Monday, June 07, 2010

Countrywide Pays $108 Million to Settle Fees Complaint

Countrywide Pays $108 Million to Settle Fees Complaint
Copyright by The New York Times
Published: June 7, 2010

WASHINGTON — The Federal Trade Commission announced Monday that two Countrywide mortgage servicing companies had agreed to pay $108 million to settle charges that they collected excessive fees from financially troubled homeowners.

The $108 million payment is one of the largest overall judgments in the commission’s history and resolves its largest mortgage servicing case. The money will go to more than 200,000 homeowners whose loans were serviced by Countrywide before July 2008, when it was acquired by Bank of America.

Jon Leibowitz, the chairman of the Federal Trade Commission, said that Countrywide’s loan servicing operation charged excessive fees to homeowners who were behind on their mortgage payments, in some cases asserting that customers were in default when they were not.

The fees, which were billed as the cost of services like property inspections and lawn mowing, were grossly inflated after Countrywide created subsidiaries to hire vendors to supply the services, increasing the cost several-fold in the process, the commission said.

In addition, the commission said that Countrywide at times imposed a new round of fees on homeowners who had recently emerged from bankruptcy protection, sometimes threatening the consumers with a new foreclosure.

“Countrywide profited from making risky loans to homeowners during the boom years, and then profited again when the loans failed,” Mr. Leibowitz said.

The $108 million settlement represents the agency’s estimate of consumer losses, but does not include a penalty, which the commission is not allowed to impose.

Clifford J. White III, the director of the executive office for the United States Trustees Program, which enforces bankruptcy laws for the Department of Justice, said that the commission’s settlement “will help prevent future harm to homeowners in dire financial straits who legitimately seek bankruptcy protection.”

The settlement bars Countrywide from making false representations about amounts owed by homeowners, from charging fees for services that are not authorized by loan agreements, and from charging unreasonable amounts for work.

In addition, the settlement requires Countrywide to establish internal procedures and an independent third party to verify that bills and claims filed in bankruptcy court are valid.

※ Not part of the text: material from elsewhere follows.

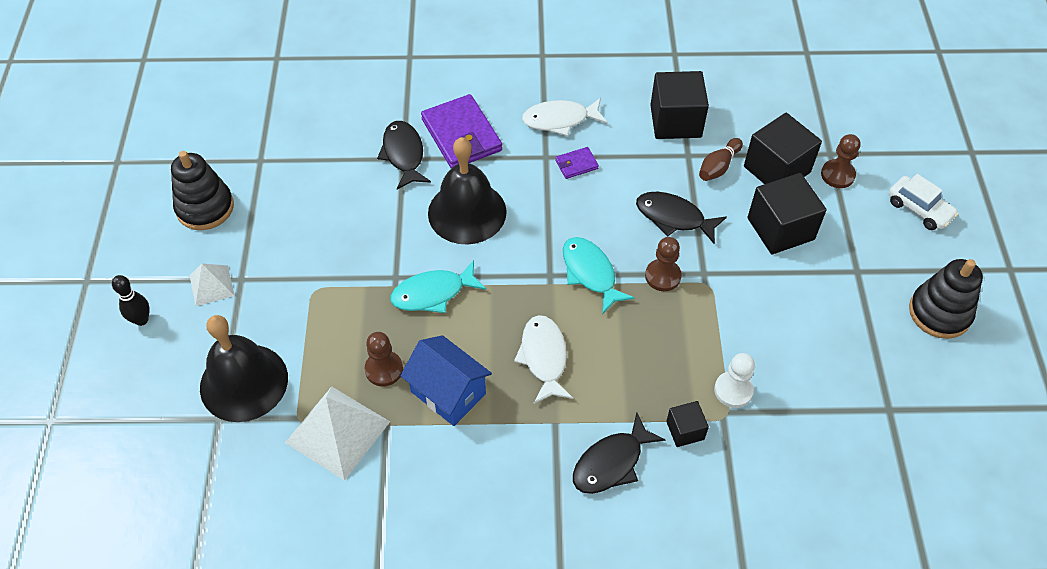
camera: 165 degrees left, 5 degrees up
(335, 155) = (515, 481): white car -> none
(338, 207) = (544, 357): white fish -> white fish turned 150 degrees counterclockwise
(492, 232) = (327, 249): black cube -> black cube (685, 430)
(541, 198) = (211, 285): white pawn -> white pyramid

“Now more than ever, companies that service consumers’ mortgages need to do so in an honest and fair way,” Mr. Leibowitz said.

The F.T.C. has not yet established how much will be paid to each consumer, in part, Mr. Leibowitz said, because Countrywide’s record keeping was “abysmal.” About $35 million of the $108 million total was charged to homeowners already in bankruptcy proceedings, with the remainder charged to customers whom Countrywide said were in default on their mortgages.